━━ Material for the task

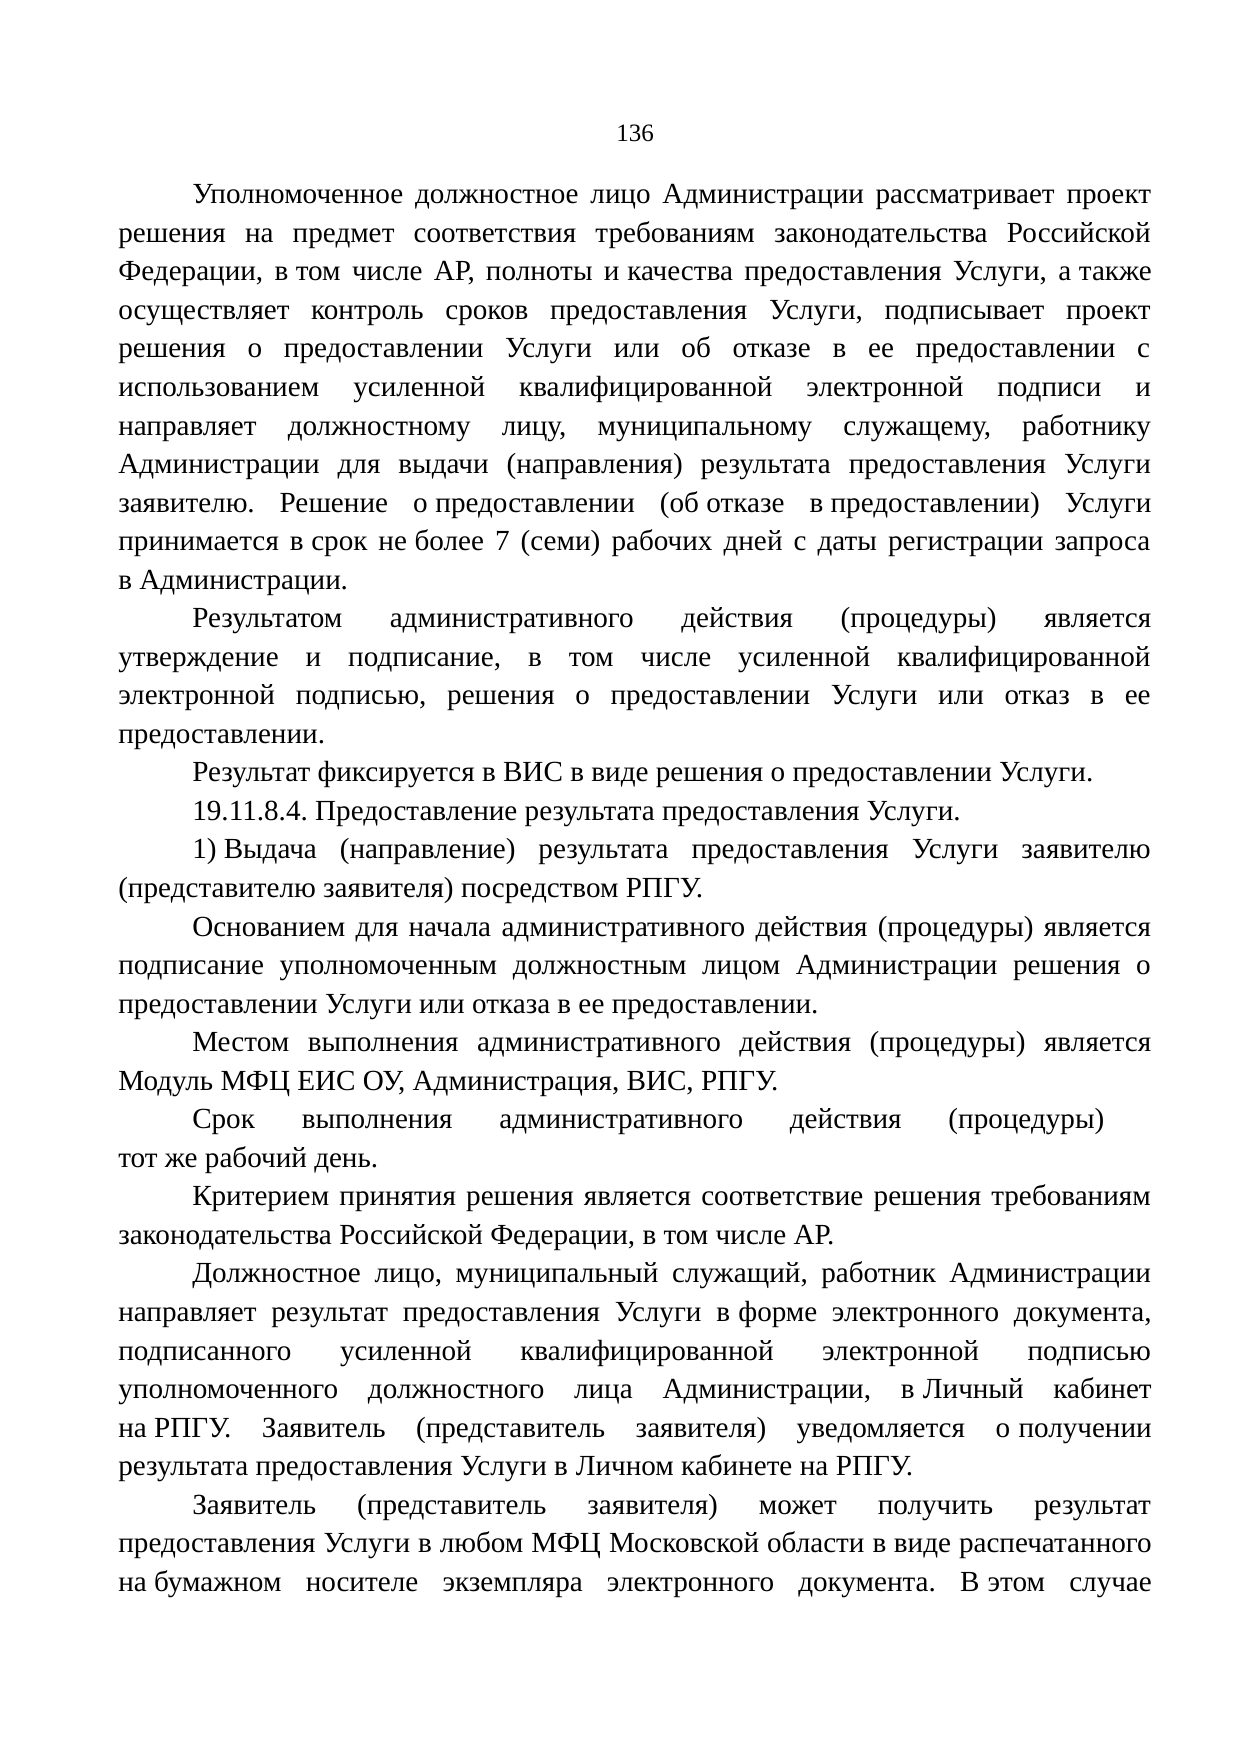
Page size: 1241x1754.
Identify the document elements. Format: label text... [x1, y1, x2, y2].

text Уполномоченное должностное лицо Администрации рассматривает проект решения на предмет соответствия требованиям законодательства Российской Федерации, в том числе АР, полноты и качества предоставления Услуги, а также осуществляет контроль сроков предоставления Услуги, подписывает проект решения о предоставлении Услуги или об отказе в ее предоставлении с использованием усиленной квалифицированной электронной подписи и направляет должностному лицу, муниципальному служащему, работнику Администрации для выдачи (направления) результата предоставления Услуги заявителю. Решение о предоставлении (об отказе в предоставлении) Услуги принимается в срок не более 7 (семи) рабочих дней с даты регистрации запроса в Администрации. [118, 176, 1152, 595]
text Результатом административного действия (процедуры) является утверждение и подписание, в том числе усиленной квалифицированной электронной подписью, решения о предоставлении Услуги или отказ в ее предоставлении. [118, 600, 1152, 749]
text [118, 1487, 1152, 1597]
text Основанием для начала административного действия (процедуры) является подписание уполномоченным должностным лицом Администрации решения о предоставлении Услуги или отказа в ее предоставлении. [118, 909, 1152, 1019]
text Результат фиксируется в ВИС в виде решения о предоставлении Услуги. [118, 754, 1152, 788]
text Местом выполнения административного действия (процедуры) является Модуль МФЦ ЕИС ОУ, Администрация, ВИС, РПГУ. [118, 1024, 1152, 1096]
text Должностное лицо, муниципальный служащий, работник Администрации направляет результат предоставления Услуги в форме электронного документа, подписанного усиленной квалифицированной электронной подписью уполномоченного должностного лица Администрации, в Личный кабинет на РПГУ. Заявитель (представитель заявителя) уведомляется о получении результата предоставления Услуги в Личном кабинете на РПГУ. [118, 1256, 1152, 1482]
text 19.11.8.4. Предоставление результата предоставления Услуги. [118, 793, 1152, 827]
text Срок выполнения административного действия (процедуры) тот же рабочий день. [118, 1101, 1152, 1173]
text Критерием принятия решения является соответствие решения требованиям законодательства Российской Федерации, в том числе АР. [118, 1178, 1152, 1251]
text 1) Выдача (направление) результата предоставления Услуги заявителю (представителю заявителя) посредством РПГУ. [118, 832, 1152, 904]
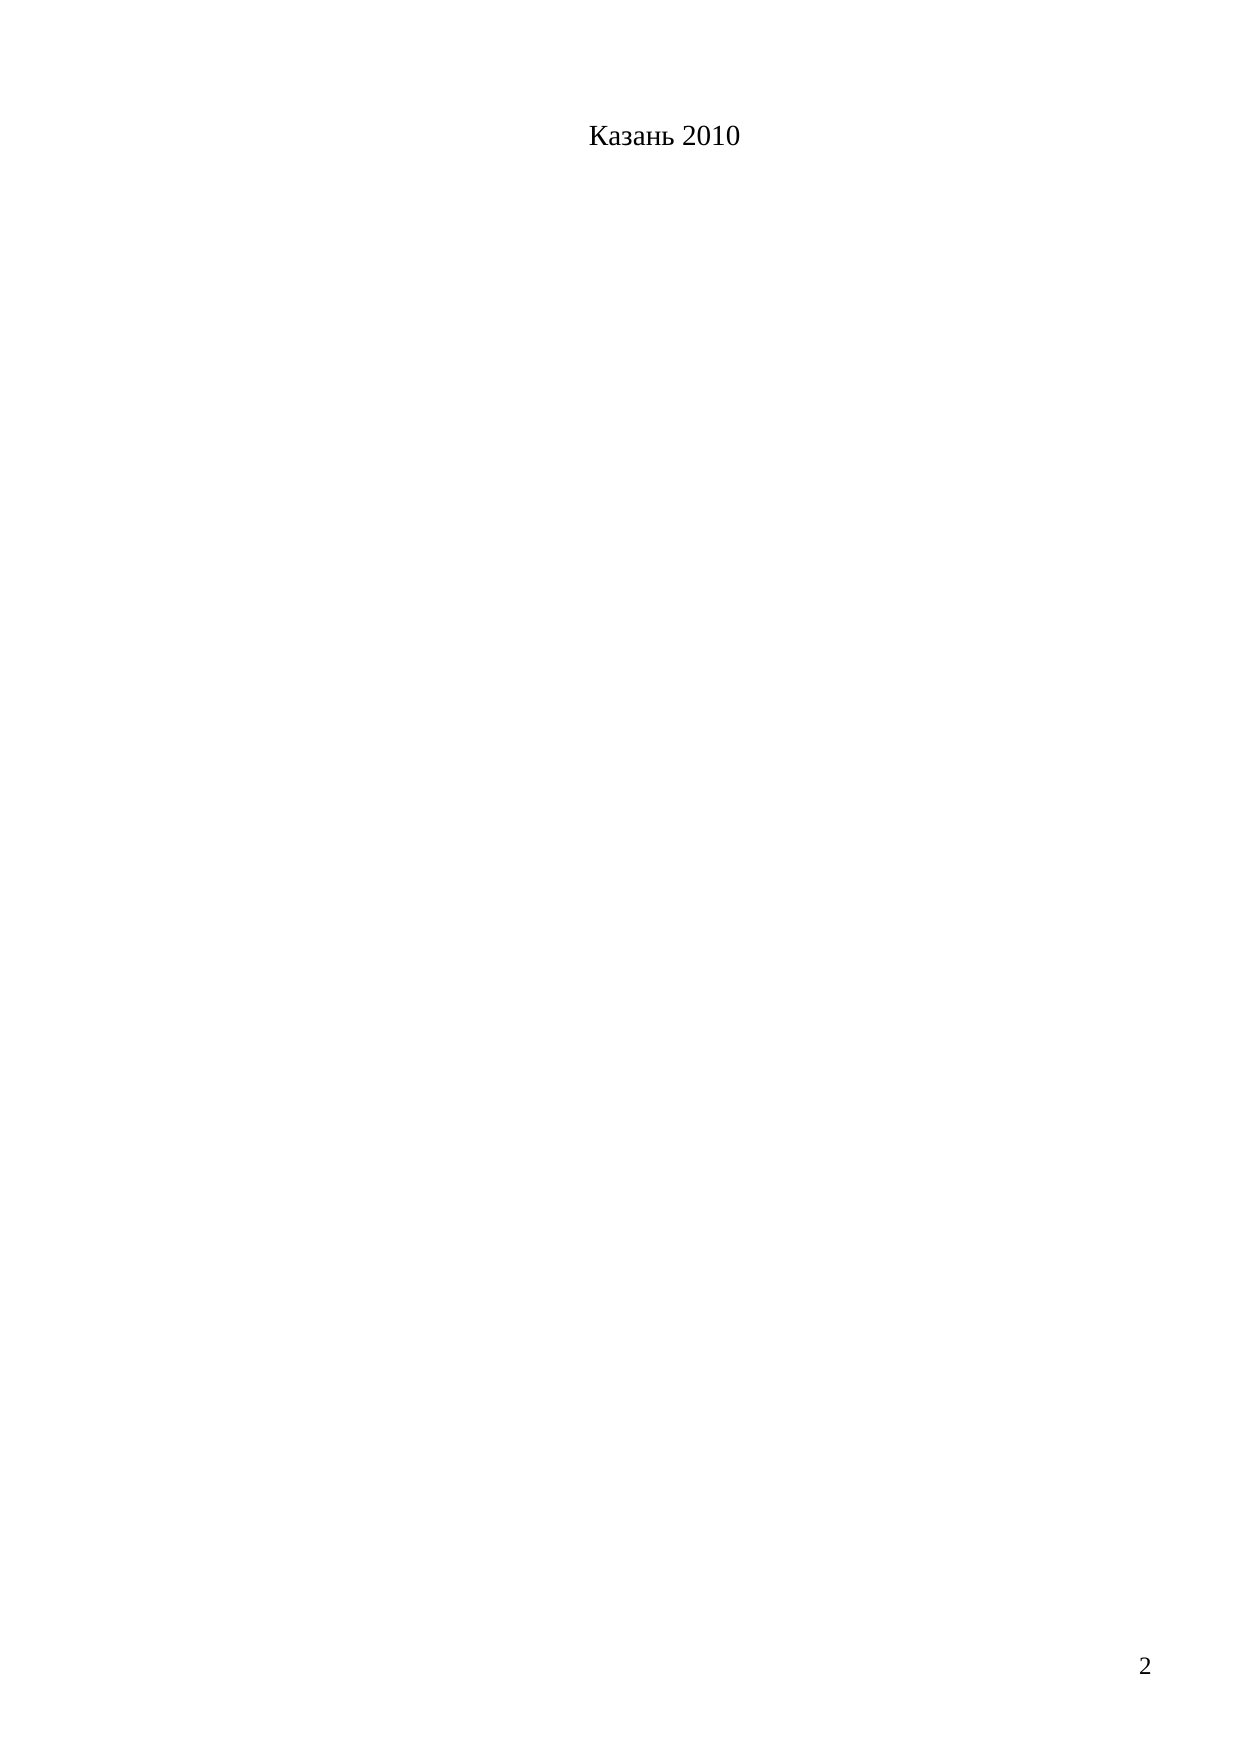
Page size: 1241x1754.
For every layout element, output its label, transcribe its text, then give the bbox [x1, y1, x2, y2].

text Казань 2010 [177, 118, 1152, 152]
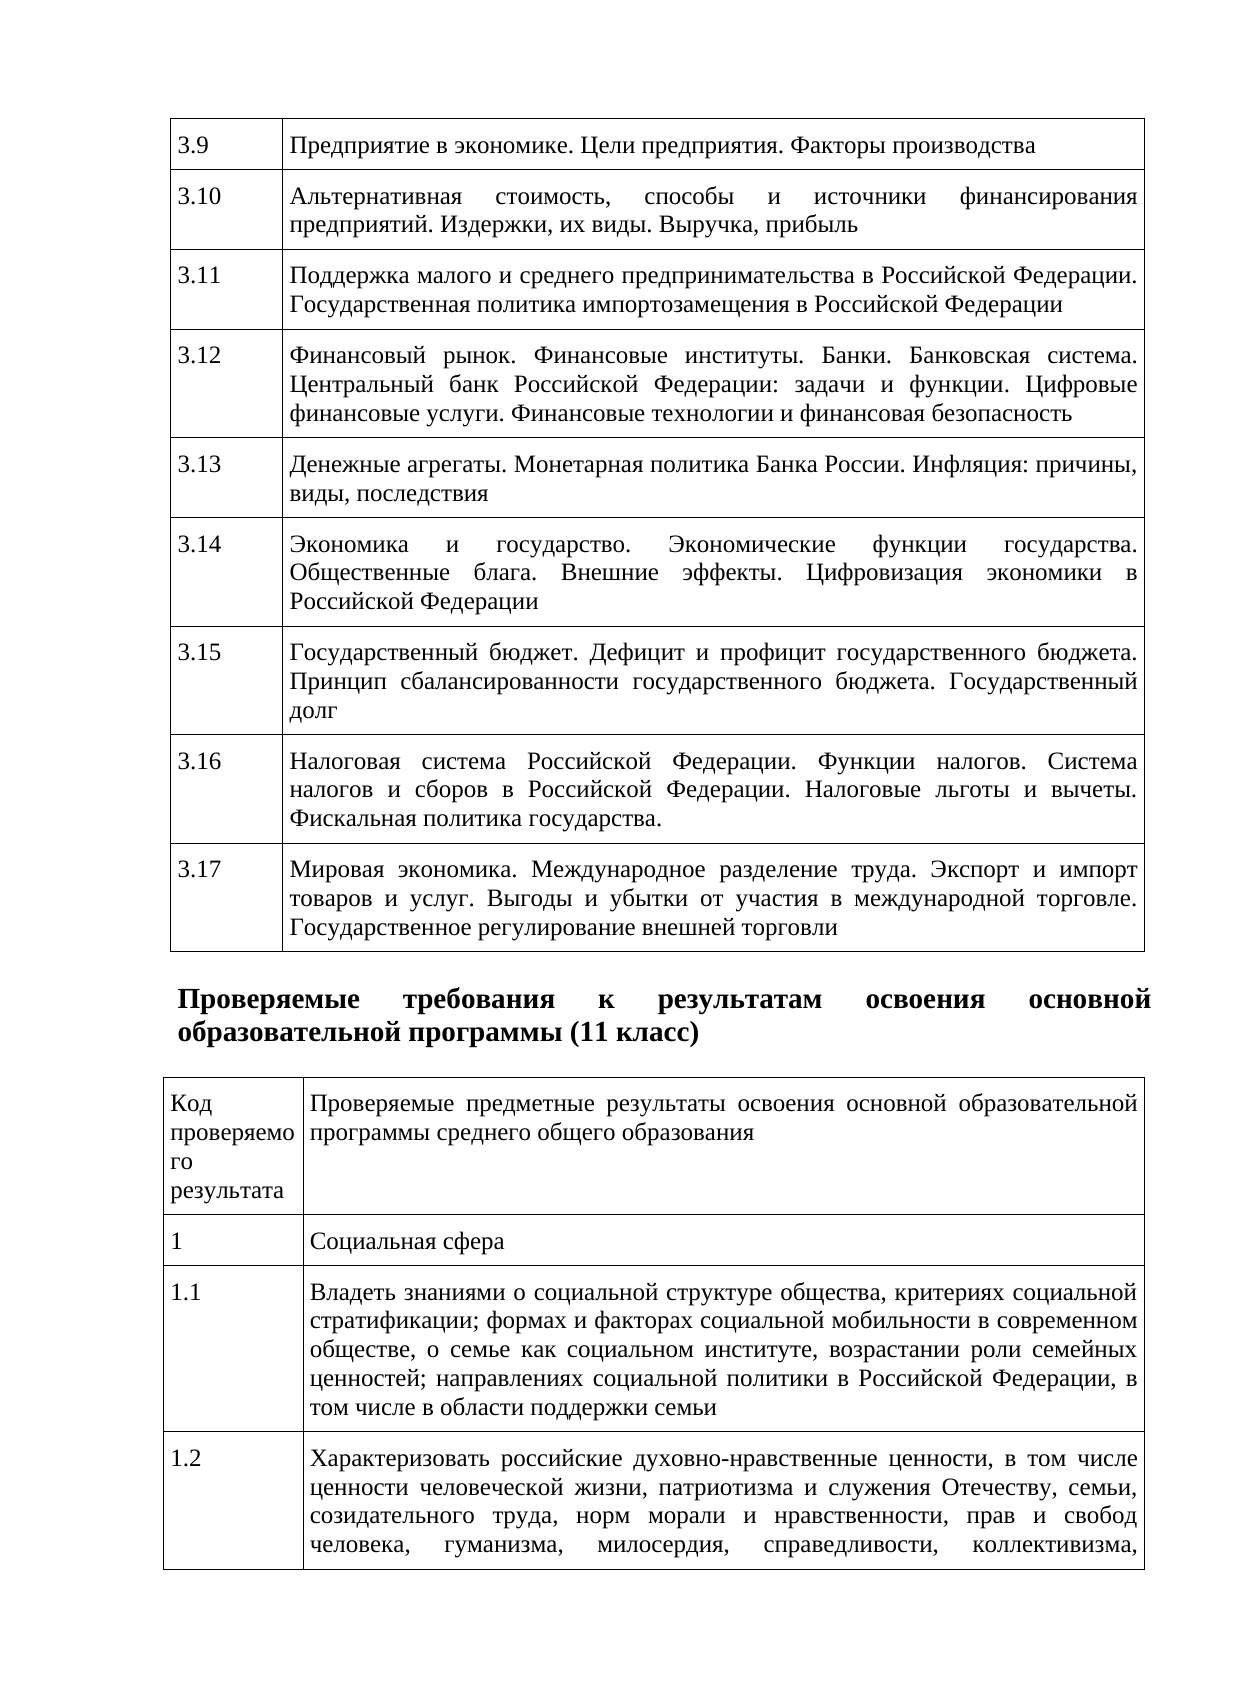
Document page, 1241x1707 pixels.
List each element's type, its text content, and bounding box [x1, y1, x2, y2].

━━━━

> Assigned task:
Hand back the data above exactly, leaving out all pictures.

> Answer space:
Page size: 1241x1754.
Identify the document elements. Format: label text... [x1, y1, x2, y2].

text Уполномоченное должностное лицо Администрации рассматривает проект решения на предмет соответствия требованиям законодательства Российской Федерации, в том числе АР, полноты и качества предоставления Услуги, а также осуществляет контроль сроков предоставления Услуги, подписывает проект решения о предоставлении Услуги или об отказе в ее предоставлении с использованием усиленной квалифицированной электронной подписи и направляет должностному лицу, муниципальному служащему, работнику Администрации для выдачи (направления) результата предоставления Услуги заявителю. Решение о предоставлении (об отказе в предоставлении) Услуги принимается в срок не более 7 (семи) рабочих дней с даты регистрации запроса в Администрации. [118, 176, 1152, 595]
text Результатом административного действия (процедуры) является утверждение и подписание, в том числе усиленной квалифицированной электронной подписью, решения о предоставлении Услуги или отказ в ее предоставлении. [118, 600, 1152, 749]
text [118, 1487, 1152, 1597]
text Основанием для начала административного действия (процедуры) является подписание уполномоченным должностным лицом Администрации решения о предоставлении Услуги или отказа в ее предоставлении. [118, 909, 1152, 1019]
text Результат фиксируется в ВИС в виде решения о предоставлении Услуги. [118, 754, 1152, 788]
text Местом выполнения административного действия (процедуры) является Модуль МФЦ ЕИС ОУ, Администрация, ВИС, РПГУ. [118, 1024, 1152, 1096]
text Должностное лицо, муниципальный служащий, работник Администрации направляет результат предоставления Услуги в форме электронного документа, подписанного усиленной квалифицированной электронной подписью уполномоченного должностного лица Администрации, в Личный кабинет на РПГУ. Заявитель (представитель заявителя) уведомляется о получении результата предоставления Услуги в Личном кабинете на РПГУ. [118, 1256, 1152, 1482]
text 19.11.8.4. Предоставление результата предоставления Услуги. [118, 793, 1152, 827]
text Срок выполнения административного действия (процедуры) тот же рабочий день. [118, 1101, 1152, 1173]
text Критерием принятия решения является соответствие решения требованиям законодательства Российской Федерации, в том числе АР. [118, 1178, 1152, 1251]
text 1) Выдача (направление) результата предоставления Услуги заявителю (представителю заявителя) посредством РПГУ. [118, 832, 1152, 904]
Page size: 1241x1754.
For every layout element, output its label, transcribe its text, then give the bbox [x1, y1, x2, y2].

text Казань 2010 [177, 118, 1152, 152]
Document page, 1241x1707 pixels.
List each element's type, its text content, and bounding box [x1, y1, x2, y2].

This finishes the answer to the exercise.